_WORK TASK_.
Determine the count of lines in the following entries that contain the string "changes". Write only the number.

_ENTRIES PROVIDED_.
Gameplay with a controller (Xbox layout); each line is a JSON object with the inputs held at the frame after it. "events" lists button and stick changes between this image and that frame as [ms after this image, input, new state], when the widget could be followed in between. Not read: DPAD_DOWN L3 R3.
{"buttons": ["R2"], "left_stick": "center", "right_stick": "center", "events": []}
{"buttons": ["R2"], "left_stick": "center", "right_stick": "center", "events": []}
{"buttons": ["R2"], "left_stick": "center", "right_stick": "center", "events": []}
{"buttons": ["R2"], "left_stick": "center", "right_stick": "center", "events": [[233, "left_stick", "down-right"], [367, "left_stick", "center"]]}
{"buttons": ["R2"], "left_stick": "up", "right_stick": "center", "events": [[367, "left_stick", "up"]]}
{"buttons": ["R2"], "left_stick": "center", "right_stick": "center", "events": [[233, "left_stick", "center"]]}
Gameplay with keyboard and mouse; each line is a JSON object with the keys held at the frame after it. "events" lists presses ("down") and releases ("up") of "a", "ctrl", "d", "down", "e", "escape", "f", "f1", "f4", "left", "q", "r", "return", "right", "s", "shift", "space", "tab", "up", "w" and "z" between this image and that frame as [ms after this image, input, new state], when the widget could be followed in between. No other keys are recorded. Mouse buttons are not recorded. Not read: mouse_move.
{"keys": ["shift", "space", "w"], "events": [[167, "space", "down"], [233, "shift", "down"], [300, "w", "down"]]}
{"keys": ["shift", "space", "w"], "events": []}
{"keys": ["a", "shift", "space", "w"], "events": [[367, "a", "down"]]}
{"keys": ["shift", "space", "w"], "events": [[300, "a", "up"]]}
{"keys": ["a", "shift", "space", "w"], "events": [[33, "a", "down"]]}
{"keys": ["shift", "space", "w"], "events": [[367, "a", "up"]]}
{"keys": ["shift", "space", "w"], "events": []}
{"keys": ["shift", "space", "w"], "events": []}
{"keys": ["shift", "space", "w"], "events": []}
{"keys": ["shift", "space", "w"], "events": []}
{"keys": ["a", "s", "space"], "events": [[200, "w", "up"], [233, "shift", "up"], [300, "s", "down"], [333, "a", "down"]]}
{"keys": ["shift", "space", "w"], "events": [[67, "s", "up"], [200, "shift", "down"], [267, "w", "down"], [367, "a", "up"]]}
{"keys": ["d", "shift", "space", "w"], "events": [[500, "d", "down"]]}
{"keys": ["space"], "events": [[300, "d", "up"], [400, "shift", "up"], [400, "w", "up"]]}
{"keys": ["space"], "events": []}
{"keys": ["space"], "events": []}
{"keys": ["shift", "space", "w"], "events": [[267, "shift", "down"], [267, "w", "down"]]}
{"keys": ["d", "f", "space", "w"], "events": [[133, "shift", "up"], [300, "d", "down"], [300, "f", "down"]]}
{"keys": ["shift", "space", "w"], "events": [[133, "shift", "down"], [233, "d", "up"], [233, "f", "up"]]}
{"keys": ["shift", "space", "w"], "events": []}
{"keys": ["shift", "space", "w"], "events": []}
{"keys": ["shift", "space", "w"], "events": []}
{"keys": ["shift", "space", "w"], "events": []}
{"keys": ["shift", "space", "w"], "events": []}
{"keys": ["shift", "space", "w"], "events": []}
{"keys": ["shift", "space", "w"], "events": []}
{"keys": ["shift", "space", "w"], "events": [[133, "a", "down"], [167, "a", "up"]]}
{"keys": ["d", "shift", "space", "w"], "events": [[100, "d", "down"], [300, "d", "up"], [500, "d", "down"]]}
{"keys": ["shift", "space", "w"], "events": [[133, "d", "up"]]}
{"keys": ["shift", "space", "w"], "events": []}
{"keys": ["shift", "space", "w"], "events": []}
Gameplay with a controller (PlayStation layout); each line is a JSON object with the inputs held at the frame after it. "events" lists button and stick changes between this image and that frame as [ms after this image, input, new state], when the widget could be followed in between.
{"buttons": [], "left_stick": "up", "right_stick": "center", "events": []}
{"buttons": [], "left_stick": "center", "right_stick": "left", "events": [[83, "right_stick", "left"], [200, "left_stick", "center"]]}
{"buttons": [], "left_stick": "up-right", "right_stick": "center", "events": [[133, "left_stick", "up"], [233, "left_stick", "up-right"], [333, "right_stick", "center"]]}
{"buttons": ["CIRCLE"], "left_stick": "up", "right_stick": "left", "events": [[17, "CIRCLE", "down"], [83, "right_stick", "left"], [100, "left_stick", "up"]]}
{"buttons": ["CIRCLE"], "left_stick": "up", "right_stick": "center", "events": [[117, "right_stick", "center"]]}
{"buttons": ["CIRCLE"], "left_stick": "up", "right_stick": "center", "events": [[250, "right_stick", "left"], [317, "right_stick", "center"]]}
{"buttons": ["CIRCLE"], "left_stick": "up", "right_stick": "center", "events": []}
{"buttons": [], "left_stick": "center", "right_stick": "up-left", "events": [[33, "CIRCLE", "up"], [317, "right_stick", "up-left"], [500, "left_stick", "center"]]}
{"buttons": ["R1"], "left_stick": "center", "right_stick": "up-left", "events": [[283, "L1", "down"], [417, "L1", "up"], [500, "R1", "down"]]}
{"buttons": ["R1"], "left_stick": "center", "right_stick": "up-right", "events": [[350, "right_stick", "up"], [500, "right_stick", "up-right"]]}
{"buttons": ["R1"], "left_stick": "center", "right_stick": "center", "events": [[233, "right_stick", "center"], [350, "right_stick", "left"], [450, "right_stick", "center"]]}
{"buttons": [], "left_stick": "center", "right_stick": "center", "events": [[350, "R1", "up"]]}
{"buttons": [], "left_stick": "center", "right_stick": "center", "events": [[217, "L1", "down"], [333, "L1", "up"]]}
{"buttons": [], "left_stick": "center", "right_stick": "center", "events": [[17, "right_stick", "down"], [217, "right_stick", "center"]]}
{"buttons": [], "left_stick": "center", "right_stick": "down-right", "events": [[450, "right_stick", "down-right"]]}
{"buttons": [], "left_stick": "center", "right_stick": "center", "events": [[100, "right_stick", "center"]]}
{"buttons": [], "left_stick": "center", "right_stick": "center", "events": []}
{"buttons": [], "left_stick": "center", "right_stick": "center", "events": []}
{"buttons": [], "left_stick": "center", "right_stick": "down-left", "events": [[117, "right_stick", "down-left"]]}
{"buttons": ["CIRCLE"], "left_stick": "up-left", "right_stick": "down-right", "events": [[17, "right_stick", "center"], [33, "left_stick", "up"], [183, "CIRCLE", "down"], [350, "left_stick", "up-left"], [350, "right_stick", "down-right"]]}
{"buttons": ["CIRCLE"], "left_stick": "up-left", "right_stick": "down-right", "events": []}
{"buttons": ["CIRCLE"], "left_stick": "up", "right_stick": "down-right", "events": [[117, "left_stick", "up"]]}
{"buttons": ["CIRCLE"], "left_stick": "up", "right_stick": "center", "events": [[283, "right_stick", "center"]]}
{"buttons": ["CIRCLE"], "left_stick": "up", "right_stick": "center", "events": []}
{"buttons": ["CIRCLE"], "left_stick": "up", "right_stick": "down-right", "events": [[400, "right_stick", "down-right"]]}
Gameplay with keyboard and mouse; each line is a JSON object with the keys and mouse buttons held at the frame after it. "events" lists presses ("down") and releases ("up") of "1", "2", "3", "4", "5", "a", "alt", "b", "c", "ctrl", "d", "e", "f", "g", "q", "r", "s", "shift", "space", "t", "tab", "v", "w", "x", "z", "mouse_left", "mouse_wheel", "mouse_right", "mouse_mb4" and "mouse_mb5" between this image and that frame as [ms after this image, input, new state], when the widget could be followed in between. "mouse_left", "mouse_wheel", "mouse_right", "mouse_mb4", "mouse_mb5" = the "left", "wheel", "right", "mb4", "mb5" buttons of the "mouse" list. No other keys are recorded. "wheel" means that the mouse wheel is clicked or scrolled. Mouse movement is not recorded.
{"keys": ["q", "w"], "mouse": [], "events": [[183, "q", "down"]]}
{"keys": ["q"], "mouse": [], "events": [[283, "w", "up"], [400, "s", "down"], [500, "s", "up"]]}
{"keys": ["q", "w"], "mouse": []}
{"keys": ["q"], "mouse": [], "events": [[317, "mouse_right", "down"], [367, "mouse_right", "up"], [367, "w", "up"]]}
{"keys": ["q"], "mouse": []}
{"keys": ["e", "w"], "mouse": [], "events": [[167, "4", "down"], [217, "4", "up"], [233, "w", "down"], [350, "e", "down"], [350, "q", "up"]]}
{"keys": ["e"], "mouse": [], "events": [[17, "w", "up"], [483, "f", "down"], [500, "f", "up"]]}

_RESPONSE_.
2